1. Quel ton chemin politique ?

De par mon origine sociale, je suis un ouvrier, un machiniste, un armurier. Pour ce qui concerne mes opinions politiques, je suis un révolutionnaire russe, un communiste. Lorsque j’étais jeune, je suis passé du stade d’activiste de gauche modéré à celui de supporter radical de la lutte armée. J’ai été membre de différentes organisations de gauche - depuis les trotskistes et le CPRF (Parti Communiste de la Fédération Russe) jusqu’au RCYL(b) (Ligue de la Jeunesse Communiste Révolutionnaire - bolchévique) et au RCWP (Parti des Ouvriers Communistes Russes). Suite à la répression des autorités en 1997, je suis allée en prison pour la première fois. Donc, la nouvelle période de ma vie à commencé - la période en prison. Aujourd’hui, j’ai 36 ans et j’ai passé 9 années de ma vie en prison en vertu de quatre condamnations (terrorisme de gauche et traffic d’armes). Cette captivité ukrainienne est déjà mon cinquième emprisonnement. Pour l’instant, je ne sais pas ce qui m’attend : un échange, ou une condamnation, ou une exécution en tant qu’otage, si la guerre s’intensifie. Il y a un totale incertitude.

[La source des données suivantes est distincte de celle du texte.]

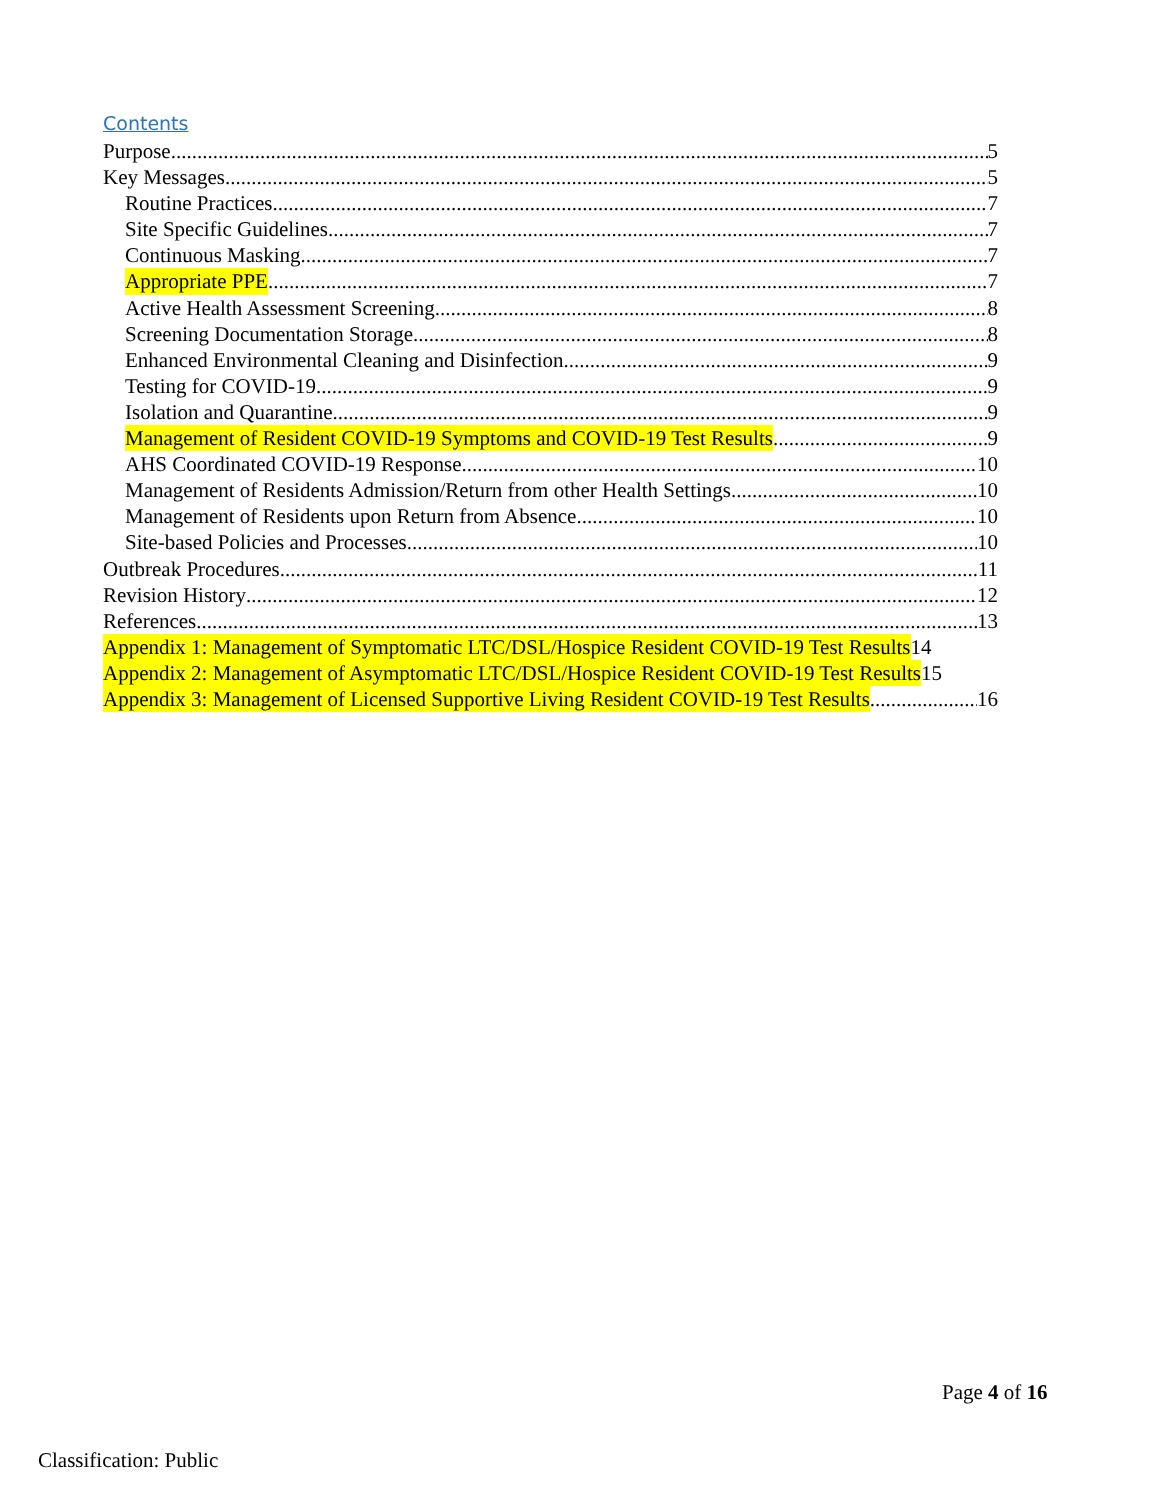Contents
Purpose 5
Key Messages 5
Routine Practices 7
Site Specific Guidelines 7
Continuous Masking 7
Appropriate PPE 7
Active Health Assessment Screening 8
Screening Documentation Storage 8
Enhanced Environmental Cleaning and Disinfection 9
Testing for COVID-19 9
Isolation and Quarantine 9
Management of Resident COVID-19 Symptoms and COVID-19 Test Results 9
AHS Coordinated COVID-19 Response 10
Management of Residents Admission/Return from other Health Settings 10
Management of Residents upon Return from Absence 10
Site-based Policies and Processes 10
Outbreak Procedures 11
Revision History 12
References 13
Appendix 1: Management of Symptomatic LTC/DSL/Hospice Resident COVID-19 Test Results 14
Appendix 2: Management of Asymptomatic LTC/DSL/Hospice Resident COVID-19 Test Results 15
Appendix 3: Management of Licensed Supportive Living Resident COVID-19 Test Results 16
Page 4 of 16
Classification: Public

2. Quelles sont les accusations contre toi ?

Je suis accusé d’avoir aidé à informer le ministère de la Défense de la DPR (République Populaire de Donetsk). A ce que l’on prétend, je me suis déjà rendu dans différentes usines du Donbass et leur ai donné des conseils en tant que spécialiste des armes sur la possibilité de réparer les armes dans ces entreprises. C’est mon ‘crime’. Et la preuve est - mon passeport de citoyen russe, le ruban de St. George sur l’antenne de ma voiture et mon témoignage ‘volontaire’ recueilli sous la menace de la torture alors que j’avais été confiné dans une prison militaire secrète dans la zone ‘d’opération anti-terroriste’ du 16 au 29 décembre 2014. C’est tout. Selon la loi ukrainienne, la DPR est considéré comme une organisation terroriste, et toute personne qui l’aide - soldats, policiers, médecins, professeurs - sont aussi des terroristes. Quelle absurdité ! J’ai été enlevé le 16 décembre à un poste de contrôle entre Donetsk et Gorlovka alors que je conduisais ma voiture pour aller rendre visite à mon camarade, l’anarcho-communiste Egor Voronov. Je me suis rendu jusqu’au poste de contrôle par erreur, je n’avais pas de carte. Bien sûr, je ne prévoyais pas de quitter la DPR pour l’Ukraine (tant Gorlovka que Donetsk son en DPR).
Ayant vu une voiture avec des plaques russes et le ruban de St. Georges, ils m’ont immédiatement placé en détention. Et pendant plus de deux semaines, on m’a gardé dans une prison secrète, avec un masque sur mon visage pour que je ne puisse pas voir où j’étais enfermé et où on me conduisait. C’est une pratique habituelle de l’état ukrainien à l’égard des prisonniers. Tout comme le tabassage, la torture et le meurtre. J’ai décrit ces journées en détail dans mon article ‘Everybody speaks under captivity’ publié par mes camarades. Maintenant, je comprends très bien ce que les autres camarades en ressenti dans de telles situations en Argentine ou au Chili dans les années 1970. Lorsque vous êtes retenu par des militaires et qu’ils peuvent vous faire exactement tout ce qu’ils veulent, pour tout le monde - vous êtes autre part, vous avez disparu. Une vie humaine ne coûte pas une cartouche de fusil ici.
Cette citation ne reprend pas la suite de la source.